Data provided -
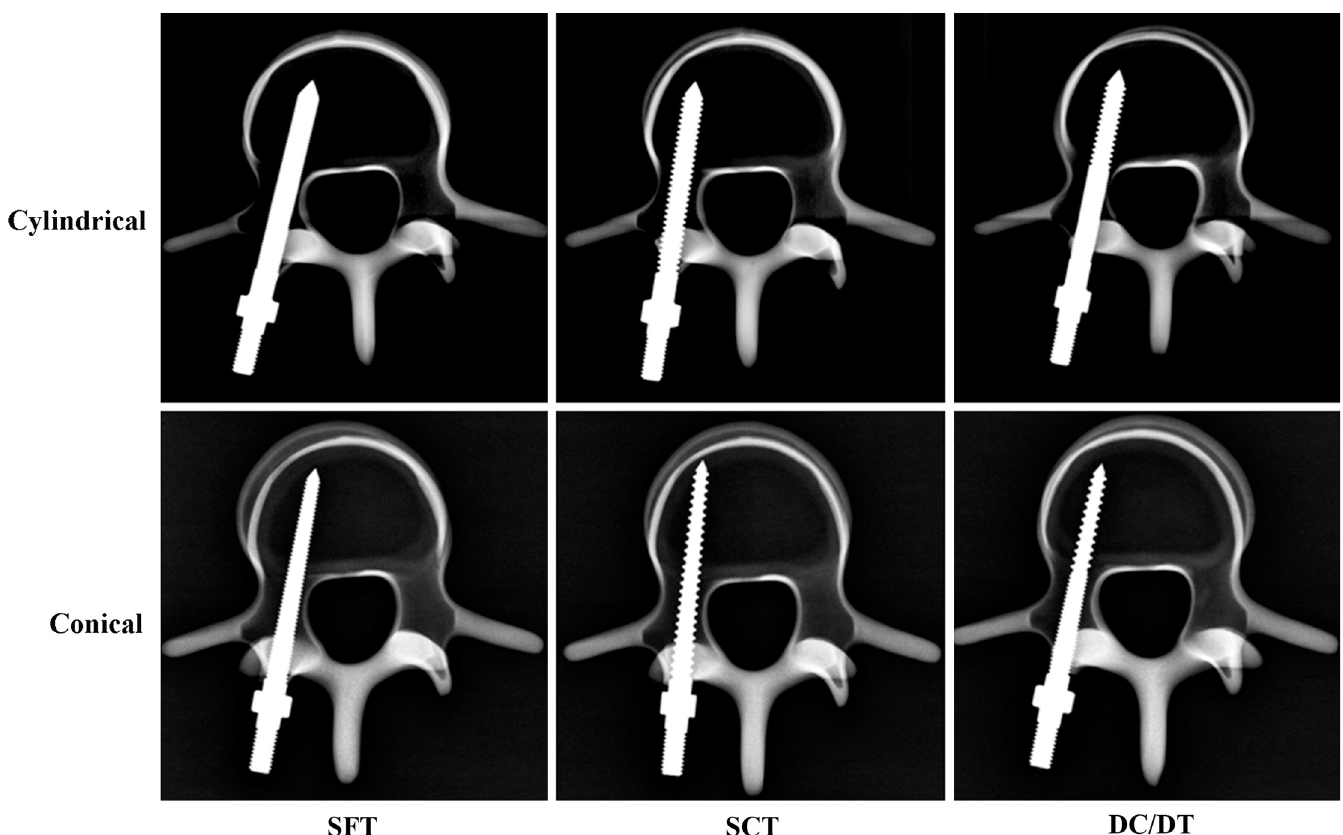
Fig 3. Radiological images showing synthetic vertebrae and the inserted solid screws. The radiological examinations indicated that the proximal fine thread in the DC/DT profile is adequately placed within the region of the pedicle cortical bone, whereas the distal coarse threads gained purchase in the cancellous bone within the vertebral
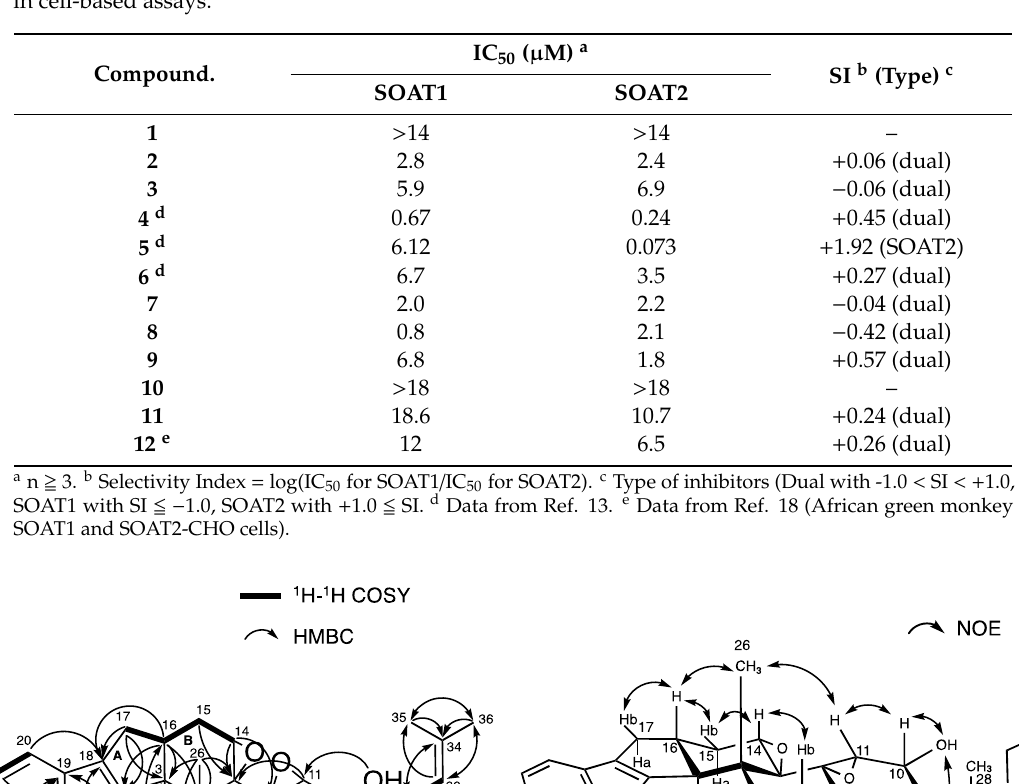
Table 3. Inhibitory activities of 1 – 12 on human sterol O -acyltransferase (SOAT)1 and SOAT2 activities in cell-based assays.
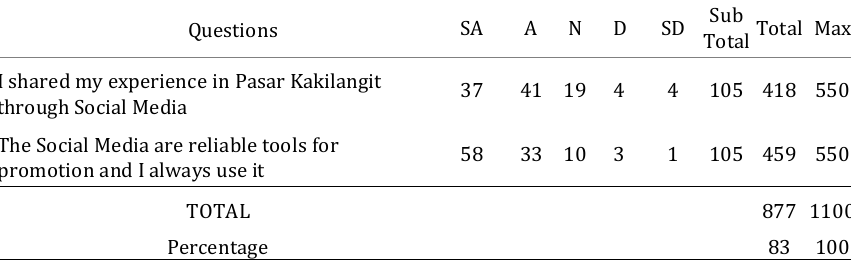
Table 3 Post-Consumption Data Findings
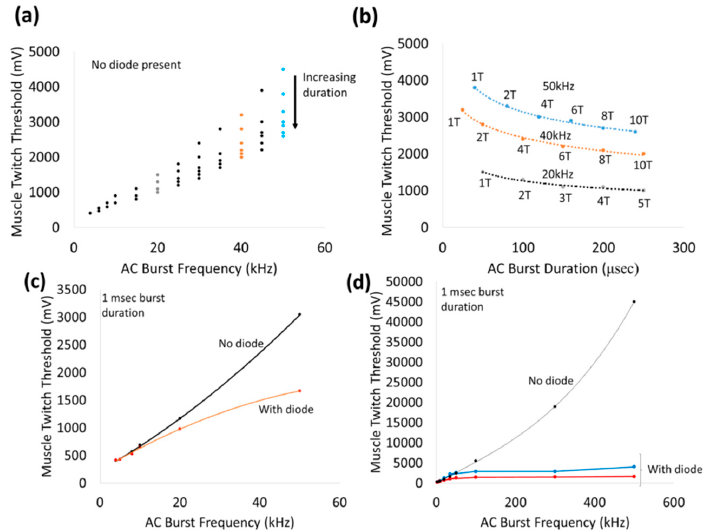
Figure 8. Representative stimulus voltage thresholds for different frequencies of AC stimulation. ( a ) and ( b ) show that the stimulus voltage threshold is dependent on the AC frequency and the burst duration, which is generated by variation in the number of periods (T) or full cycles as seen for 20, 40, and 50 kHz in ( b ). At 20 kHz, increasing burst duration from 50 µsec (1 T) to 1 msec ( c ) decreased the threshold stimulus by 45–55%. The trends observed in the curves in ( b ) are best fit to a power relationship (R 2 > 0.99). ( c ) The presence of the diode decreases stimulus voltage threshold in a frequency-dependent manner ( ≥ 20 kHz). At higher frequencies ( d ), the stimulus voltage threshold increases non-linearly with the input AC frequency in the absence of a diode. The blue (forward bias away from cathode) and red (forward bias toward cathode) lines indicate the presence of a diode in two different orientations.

Assignment -
Extract every line of the data exactly; pictures stay out.

Your solution -
Fig 3. Radiological images showing synthetic vertebrae and the inserted solid screws. The radiological examinations indicated that the proximal fine thread in the DC/DT profile is adequately placed within the region of the pedicle cortical bone, whereas the distal coarse threads gained purchase in the cancellous bone within the vertebral
Table 3. Inhibitory activities of 1 – 12 on human sterol O -acyltransferase (SOAT)1 and SOAT2 activities in cell-based assays.
Table 3 Post-Consumption Data Findings
Figure 8. Representative stimulus voltage thresholds for different frequencies of AC stimulation. ( a ) and ( b ) show that the stimulus voltage threshold is dependent on the AC frequency and the burst duration, which is generated by variation in the number of periods (T) or full cycles as seen for 20, 40, and 50 kHz in ( b ). At 20 kHz, increasing burst duration from 50 µsec (1 T) to 1 msec ( c ) decreased the threshold stimulus by 45–55%. The trends observed in the curves in ( b ) are best fit to a power relationship (R 2 > 0.99). ( c ) The presence of the diode decreases stimulus voltage threshold in a frequency-dependent manner ( ≥ 20 kHz). At higher frequencies ( d ), the stimulus voltage threshold increases non-linearly with the input AC frequency in the absence of a diode. The blue (forward bias away from cathode) and red (forward bias toward cathode) lines indicate the presence of a diode in two different orientations.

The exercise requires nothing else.